Excerpts from a layout annotation set:
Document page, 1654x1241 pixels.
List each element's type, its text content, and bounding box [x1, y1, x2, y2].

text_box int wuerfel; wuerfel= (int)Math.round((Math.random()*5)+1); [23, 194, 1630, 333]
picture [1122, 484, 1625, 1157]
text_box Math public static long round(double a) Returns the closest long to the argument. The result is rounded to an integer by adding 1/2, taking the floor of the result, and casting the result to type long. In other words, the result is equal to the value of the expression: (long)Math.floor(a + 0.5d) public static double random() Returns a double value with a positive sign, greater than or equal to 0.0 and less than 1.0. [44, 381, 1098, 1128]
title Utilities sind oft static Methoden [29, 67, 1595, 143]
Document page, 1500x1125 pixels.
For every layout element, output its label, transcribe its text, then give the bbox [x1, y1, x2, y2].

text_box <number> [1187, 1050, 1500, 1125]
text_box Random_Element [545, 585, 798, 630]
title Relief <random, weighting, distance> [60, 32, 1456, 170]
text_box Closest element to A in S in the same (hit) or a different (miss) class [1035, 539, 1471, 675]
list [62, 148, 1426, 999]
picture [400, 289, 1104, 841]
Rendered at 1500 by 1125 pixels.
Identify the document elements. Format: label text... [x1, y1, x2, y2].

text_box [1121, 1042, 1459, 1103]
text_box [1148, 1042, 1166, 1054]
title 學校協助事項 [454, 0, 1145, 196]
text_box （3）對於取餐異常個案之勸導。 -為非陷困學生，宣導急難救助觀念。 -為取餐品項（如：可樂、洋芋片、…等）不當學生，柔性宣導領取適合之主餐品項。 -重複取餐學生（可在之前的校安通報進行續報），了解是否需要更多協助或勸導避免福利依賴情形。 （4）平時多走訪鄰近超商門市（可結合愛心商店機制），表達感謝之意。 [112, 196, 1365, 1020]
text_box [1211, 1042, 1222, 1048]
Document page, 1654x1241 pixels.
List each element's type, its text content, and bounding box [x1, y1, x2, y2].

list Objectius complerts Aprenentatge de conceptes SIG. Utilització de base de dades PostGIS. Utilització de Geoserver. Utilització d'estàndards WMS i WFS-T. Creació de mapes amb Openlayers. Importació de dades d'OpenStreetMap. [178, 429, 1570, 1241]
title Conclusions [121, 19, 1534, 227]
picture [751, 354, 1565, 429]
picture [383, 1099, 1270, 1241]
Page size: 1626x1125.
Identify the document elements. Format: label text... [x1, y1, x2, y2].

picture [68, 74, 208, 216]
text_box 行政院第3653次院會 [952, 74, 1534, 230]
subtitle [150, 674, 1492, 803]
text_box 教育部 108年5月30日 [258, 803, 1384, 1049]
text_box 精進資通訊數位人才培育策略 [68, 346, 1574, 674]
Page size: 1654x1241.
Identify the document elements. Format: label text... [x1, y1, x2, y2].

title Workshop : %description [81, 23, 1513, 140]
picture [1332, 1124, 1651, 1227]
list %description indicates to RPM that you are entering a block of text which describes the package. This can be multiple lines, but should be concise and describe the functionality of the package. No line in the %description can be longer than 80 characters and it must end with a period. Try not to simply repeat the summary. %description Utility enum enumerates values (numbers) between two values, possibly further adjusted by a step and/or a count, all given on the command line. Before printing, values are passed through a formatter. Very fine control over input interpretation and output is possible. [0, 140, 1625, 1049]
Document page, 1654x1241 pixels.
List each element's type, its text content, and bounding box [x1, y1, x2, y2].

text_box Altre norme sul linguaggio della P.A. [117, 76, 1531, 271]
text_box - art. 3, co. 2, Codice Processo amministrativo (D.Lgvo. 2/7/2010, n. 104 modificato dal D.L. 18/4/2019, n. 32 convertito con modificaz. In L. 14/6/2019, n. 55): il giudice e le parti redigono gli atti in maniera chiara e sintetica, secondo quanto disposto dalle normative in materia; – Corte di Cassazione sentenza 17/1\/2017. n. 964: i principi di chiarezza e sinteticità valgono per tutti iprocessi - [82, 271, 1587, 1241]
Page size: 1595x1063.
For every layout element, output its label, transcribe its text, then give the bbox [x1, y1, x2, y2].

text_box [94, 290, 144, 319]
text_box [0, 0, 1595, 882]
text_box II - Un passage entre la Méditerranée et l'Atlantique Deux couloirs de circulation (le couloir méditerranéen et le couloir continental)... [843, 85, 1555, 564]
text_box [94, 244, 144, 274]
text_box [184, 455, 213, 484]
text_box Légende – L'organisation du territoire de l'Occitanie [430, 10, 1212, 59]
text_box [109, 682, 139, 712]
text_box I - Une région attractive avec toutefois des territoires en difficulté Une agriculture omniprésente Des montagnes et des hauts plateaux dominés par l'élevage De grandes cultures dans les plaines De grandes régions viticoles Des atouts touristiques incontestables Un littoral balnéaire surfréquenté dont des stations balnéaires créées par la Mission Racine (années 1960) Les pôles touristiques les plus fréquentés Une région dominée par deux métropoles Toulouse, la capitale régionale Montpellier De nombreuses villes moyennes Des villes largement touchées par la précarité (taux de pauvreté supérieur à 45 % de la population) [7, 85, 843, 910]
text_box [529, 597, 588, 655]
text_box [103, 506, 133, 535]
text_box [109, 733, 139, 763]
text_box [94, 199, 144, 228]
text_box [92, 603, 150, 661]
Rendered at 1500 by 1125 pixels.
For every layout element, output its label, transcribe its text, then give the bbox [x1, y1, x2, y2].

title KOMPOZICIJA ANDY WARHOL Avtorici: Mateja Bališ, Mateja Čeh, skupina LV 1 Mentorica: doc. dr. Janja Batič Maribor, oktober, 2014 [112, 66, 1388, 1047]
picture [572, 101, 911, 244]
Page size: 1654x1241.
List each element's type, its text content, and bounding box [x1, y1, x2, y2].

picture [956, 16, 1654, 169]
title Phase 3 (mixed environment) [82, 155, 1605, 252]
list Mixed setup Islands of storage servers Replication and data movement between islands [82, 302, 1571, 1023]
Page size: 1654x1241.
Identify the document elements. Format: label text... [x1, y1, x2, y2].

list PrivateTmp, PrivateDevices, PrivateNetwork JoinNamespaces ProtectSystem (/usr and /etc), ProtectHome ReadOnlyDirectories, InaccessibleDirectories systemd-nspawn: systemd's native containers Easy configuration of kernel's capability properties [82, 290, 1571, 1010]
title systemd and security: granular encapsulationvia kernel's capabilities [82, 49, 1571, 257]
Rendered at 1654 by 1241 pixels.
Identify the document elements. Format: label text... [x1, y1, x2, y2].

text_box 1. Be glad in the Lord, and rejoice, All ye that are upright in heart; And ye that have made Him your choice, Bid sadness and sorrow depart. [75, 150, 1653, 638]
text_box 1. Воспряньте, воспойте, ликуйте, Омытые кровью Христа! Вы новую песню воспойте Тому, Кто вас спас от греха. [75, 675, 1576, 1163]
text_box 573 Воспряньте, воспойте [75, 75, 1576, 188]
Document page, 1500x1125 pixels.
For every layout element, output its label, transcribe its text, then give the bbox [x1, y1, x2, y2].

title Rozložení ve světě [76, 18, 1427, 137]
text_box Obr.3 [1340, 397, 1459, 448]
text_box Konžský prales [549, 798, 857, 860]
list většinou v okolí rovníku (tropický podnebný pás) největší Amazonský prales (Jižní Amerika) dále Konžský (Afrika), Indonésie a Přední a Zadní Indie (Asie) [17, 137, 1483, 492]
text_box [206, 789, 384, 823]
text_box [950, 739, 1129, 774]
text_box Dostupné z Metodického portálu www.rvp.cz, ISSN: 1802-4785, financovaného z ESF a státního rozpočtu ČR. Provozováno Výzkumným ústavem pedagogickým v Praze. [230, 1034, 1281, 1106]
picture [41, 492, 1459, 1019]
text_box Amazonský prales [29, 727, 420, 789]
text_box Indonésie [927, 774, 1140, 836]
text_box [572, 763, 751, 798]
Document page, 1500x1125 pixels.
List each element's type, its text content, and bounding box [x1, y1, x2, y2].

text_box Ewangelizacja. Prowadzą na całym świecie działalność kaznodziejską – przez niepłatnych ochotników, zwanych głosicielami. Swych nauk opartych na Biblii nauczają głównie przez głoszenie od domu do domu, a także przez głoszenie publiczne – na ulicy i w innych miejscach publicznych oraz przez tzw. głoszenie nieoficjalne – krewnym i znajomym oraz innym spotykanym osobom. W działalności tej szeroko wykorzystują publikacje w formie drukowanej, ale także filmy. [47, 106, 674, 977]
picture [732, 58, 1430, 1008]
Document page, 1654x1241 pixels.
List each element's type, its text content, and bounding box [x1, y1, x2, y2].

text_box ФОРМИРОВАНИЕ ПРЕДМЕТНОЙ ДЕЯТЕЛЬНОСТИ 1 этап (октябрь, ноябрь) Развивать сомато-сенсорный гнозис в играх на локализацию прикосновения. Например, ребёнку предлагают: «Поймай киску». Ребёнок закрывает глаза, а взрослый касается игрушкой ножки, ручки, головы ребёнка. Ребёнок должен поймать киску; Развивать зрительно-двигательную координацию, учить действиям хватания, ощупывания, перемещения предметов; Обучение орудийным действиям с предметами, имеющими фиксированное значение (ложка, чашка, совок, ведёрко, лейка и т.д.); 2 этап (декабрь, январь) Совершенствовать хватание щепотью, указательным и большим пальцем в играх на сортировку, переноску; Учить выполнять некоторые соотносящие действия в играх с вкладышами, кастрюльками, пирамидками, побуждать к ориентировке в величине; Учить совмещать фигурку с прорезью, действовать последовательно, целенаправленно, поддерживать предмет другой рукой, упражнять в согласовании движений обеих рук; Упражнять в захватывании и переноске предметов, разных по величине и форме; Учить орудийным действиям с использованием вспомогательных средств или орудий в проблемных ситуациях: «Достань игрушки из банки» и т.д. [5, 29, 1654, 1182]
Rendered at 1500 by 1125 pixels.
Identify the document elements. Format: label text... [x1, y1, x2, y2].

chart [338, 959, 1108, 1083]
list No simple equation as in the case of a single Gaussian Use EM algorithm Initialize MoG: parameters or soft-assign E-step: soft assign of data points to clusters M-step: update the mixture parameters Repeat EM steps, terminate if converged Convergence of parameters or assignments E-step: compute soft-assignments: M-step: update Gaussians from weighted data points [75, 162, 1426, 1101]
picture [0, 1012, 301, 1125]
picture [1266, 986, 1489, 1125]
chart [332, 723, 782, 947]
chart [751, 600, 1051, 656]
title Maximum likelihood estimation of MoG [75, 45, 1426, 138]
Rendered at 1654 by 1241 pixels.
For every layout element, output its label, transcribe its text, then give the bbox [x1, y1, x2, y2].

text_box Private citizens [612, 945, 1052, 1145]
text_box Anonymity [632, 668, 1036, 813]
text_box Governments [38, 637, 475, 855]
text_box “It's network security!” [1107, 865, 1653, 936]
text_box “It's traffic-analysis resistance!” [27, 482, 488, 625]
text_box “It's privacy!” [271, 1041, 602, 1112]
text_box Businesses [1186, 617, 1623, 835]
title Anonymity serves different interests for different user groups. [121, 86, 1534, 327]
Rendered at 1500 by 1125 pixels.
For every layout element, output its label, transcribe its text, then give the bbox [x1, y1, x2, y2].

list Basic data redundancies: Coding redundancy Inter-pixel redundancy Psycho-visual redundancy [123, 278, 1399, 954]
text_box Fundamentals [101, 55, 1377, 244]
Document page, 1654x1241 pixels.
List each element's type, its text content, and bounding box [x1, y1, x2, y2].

Required task
Please recast the records above as a numbered list, from the start through the line containing "title Utilities sind", including both ends. Leave out blank lines.

Correct result
1. Document page, 1654x1241 pixels.
2. List each element's type, its text content, and bounding box [x1, y1, x2, y2].
3. text_box int wuerfel; wuerfel= (int)Math.round((Math.random()*5)+1); [23, 194, 1630, 333]
4. picture [1122, 484, 1625, 1157]
5. text_box Math public static long round(double a) Returns the closest long to the argument. The result is rounded to an integer by adding 1/2, taking the floor of the result, and casting the result to type long. In other words, the result is equal to the value of the expression: (long)Math.floor(a + 0.5d) public static double random() Returns a double value with a positive sign, greater than or equal to 0.0 and less than 1.0. [44, 381, 1098, 1128]
6. title Utilities sind oft static Methoden [29, 67, 1595, 143]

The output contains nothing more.